Mailing List Cleanup - SRE Weekly (Part 2)

(This is part of an open ended series of posts where I write down random things I feel are sharable from the years of mailing lists I’ve not caught up on…)

This is part 2 of going through the SRE Weekly folder. There will be at least 1, and probably another after that. And maybe another after that as there are 242 messages in there as far back as December 2020 and this covers through the end of 2021.

Here is Part 1.

What I Wish I Knew About Incident Management – a nice checklist that applies regardless of the size. I really like this sentance though; ‘Not all actionable alerts result in an incident.’
Complexity Has to Live Somewhere – ‘Complexity has to live somewhere. If you are lucky, it lives in well-defined places.’
Generic mitigations – Useful. ‘Call Adam’ was a generic mitigation for a while there…

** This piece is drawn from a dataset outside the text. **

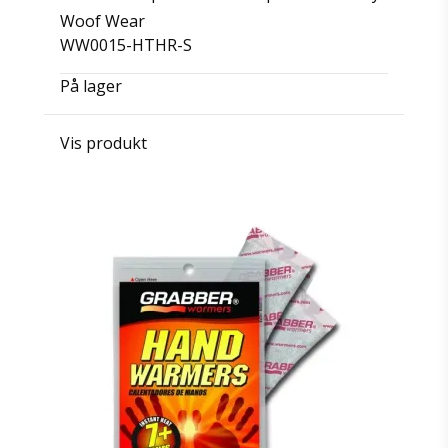
Woof Wear
WW0015-HTHR-S
På lager
Vis produkt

Tyler Wells on building a culture of reliability at Twilio – ‘First, new engineers are placed into a support queue for one week after onboarding and training.’ I’ve been a huge proponant of this since I did some contracting at Freshbooks waaaaay back in the day. I’m not a fan of ‘culture for culture sake’ (remember, the root word of culture is cult), but this sort of intentional culture is key
Worst Case – What if us-east-1 went away. I’ve not thought about Tim Bray in awhile. And it starts quoting Corey Quinn which means we’re in for a ride.

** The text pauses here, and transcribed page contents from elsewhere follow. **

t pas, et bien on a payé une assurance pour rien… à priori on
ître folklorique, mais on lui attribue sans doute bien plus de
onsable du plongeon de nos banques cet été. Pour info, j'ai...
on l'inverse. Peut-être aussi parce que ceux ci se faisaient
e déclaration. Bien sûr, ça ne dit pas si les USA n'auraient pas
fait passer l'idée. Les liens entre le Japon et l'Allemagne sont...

The danger of hidden functional roles – ‘[T]here are people who participate in this process that aren’t even aware of this function’
Signs of Triviality – This blog from Jan Schaumann seems, just really good. A post on DNS was in the newsletter, but there is a lot of cool things there.

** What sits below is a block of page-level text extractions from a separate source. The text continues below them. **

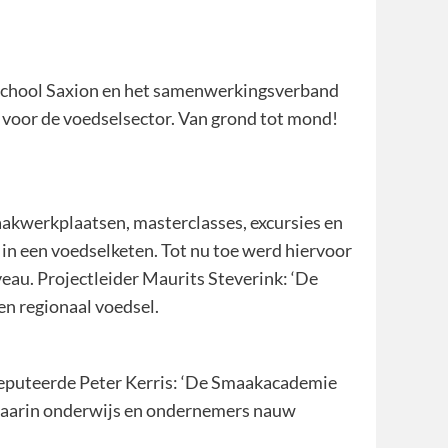
eschool Saxion en het samenwerkingsverband
voor de voedselsector. Van grond tot mond!
akwerkplaatsen, masterclasses, excursies en
in een voedselketen. Tot nu toe werd hiervoor
au. Projectleider Maurits Steverink: ‘De
n regionaal voedsel.
eputeerde Peter Kerris: ‘De Smaakacademie
 waarin onderwijs en ondernemers nauw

Avoid frostbite: Stop doing code freezes – I think to something similar tomorrow from Charity Majors, but the key part is ‘Your current reliability is based on your current process.’ If you stop deploying, you introduce change and therefore risk into your systems. One of my ‘maturity’ measures is whether you do code freezes over Christmas. Spoiler: it is not a positive indicator [in 99% of the scenarios.]
Safe schema updates - Near-zero downtime database deployments – a reminder that everything gets re-discovered with every subsequent generation. 3-phase deploys for databases was popular enough a topic in 2006 that a book was written which had them in there. And yes, I do think that every technical leader should have read this book. Even in the age of ActiveRecord-based migration patterns.
Howie Guide to post‑incident investigations – Stashing for later. Remember, SOC 2 includes post incident process design and desktopping.